— Пока… да. Основные моменты не искажены.
— Ага… — и, набрав в грудь воздуха, выдохнула. — Ну, а раз так, остается один лишь Велиар. Весьма опасен именно в разжигании тупой ненависти, однако сам себя считает эстетом. Отсюда две любимые оболочки: ангел небесной красоты и черный медведь с огненно-красной мордой и торчащими ушами… Глеб, обе эти личины он нам продемонстрировал. И еще…
— Что именно? — нахмурясь, уточнил некромант.
— Запах. Я почуяла его запах, пока он меня изучал. Он мне тогда показался абсурдным, но, потом я много литературы и здесь, в дедовской библиотеке, пересмотрела и маму просила мои конспекты перенести. Велиар, кроме таланта в разжигании войн, известен своим сладкоречием.
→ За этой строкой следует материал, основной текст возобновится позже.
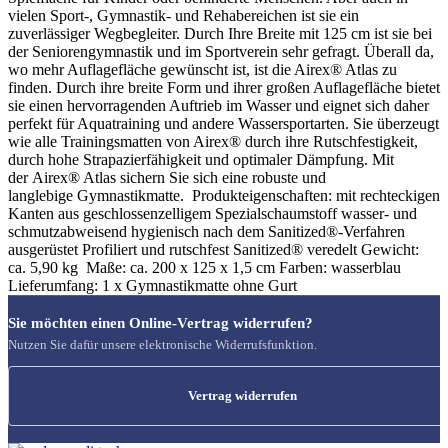
vielen Sport-, Gymnastik- und Rehabereichen ist sie ein
zuverlässiger Wegbegleiter. Durch Ihre Breite mit 125 cm ist sie bei
der Seniorengymnastik und im Sportverein sehr gefragt. Überall da,
wo mehr Auflagefläche gewünscht ist, ist die Airex® Atlas zu
finden. Durch ihre breite Form und ihrer großen Auflagefläche bietet
sie einen hervorragenden Auftrieb im Wasser und eignet sich daher
perfekt für Aquatraining und andere Wassersportarten. Sie überzeugt
wie alle Trainingsmatten von Airex® durch ihre Rutschfestigkeit,
durch hohe Strapazierfähigkeit und optimaler Dämpfung. Mit
der Airex® Atlas sichern Sie sich eine robuste und
langlebige Gymnastikmatte. Produkteigenschaften: mit rechteckigen
Kanten aus geschlossenzelligem Spezialschaumstoff wasser- und
schmutzabweisend hygienisch nach dem Sanitized®-Verfahren
ausgerüstet Profiliert und rutschfest Sanitized® veredelt Gewicht:
ca. 5,90 kg Maße: ca. 200 x 125 x 1,5 cm Farben: wasserblau
Lieferumfang: 1 x Gymnastikmatte ohne Gurt
Sie möchten einen Online-Vertrag widerrufen?
Nutzen Sie dafür unsere elektronische Widerrufsfunktion.
Vertrag widerrufen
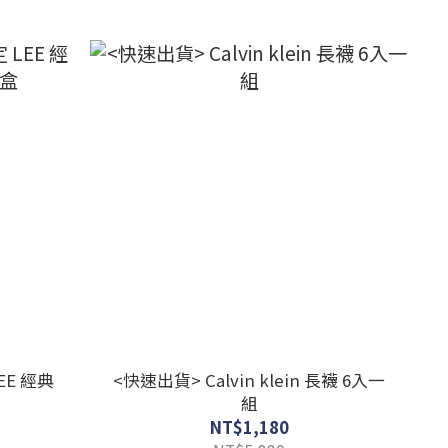
EE 經典
<快速出貨> Calvin klein 長襪 6入一
組
NT$1,180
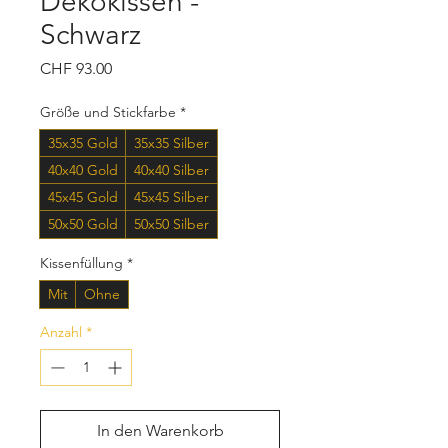
Dekokissen -
Schwarz
Preis
CHF 93.00
Größe und Stickfarbe
*
35x35 Gold
35x35 Silber
40x40 Gold
40x40 Silber
45x45 Gold
45x45 Silber
50x50 Gold
50x50 Silber
Kissenfüllung
*
Mit
Ohne
Anzahl
*
In den Warenkorb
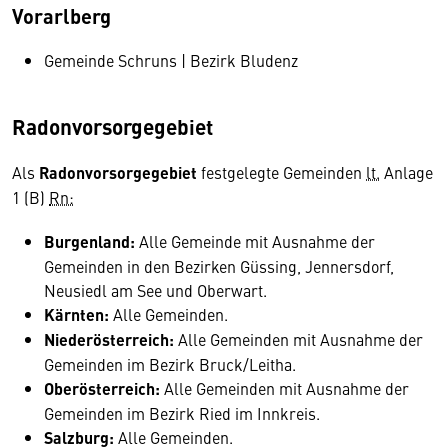
Vorarlberg
Gemeinde Schruns | Bezirk Bludenz
Radonvorsorgegebiet
Als
Radonvorsorgegebiet
festgelegte Gemeinden
lt.
Anlage
1 (B)
Rn:
Burgenland:
Alle Gemeinde mit Ausnahme der
Gemeinden in den Bezirken Güssing, Jennersdorf,
Neusiedl am See und Oberwart.
Kärnten:
Alle Gemeinden.
Niederösterreich:
Alle Gemeinden mit Ausnahme der
Gemeinden im Bezirk Bruck/Leitha.
Oberösterreich:
Alle Gemeinden mit Ausnahme der
Gemeinden im Bezirk Ried im Innkreis.
Salzburg:
Alle Gemeinden.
Он очень любит вмешиваться в дела «сильных мира», а там без такого таланта — никак… Глеб, у него из медвежьей пасти несло цедрой апельсина и медом. Ни один демон из перечисленных больше так не «воняет»… Или я не права?
— Про запах ты мне не говорила, — прозвучало даже с претензией.
— Да потому что, я повторяю: он мне абсурдным тогда показался. Не тем вся знакомая мне нечисть и нежить несет. А уж потом я…
— Получается, все же, Велиар. Ну, я, впрочем, так и предполагал, — Глеб встал со стула и снова на него упал. — Агата, у меня к тебе просьба будет. Я, в принципе, за этим сюда и…
— А кто б сомневался, — глядя на него, нервно хмыкнула я.
— Не лезь в это дело.
Вот это… заявление:
— Ты знаешь, у меня на отпуск другие планы были.
— Другие планы? — прищурился некромант. — Это — хорошо. Потому что и без тебя есть, кому загадки разгадывать.
— Кому, например?
— Да хоть твоей собственной конторе.
— А какое к ней имеешь отношение ты? Ты ведь на Главного канцлера Ладмении работаешь?
— А вот это уж, точно, не твое дело, — постучал себя по коленям Глеб.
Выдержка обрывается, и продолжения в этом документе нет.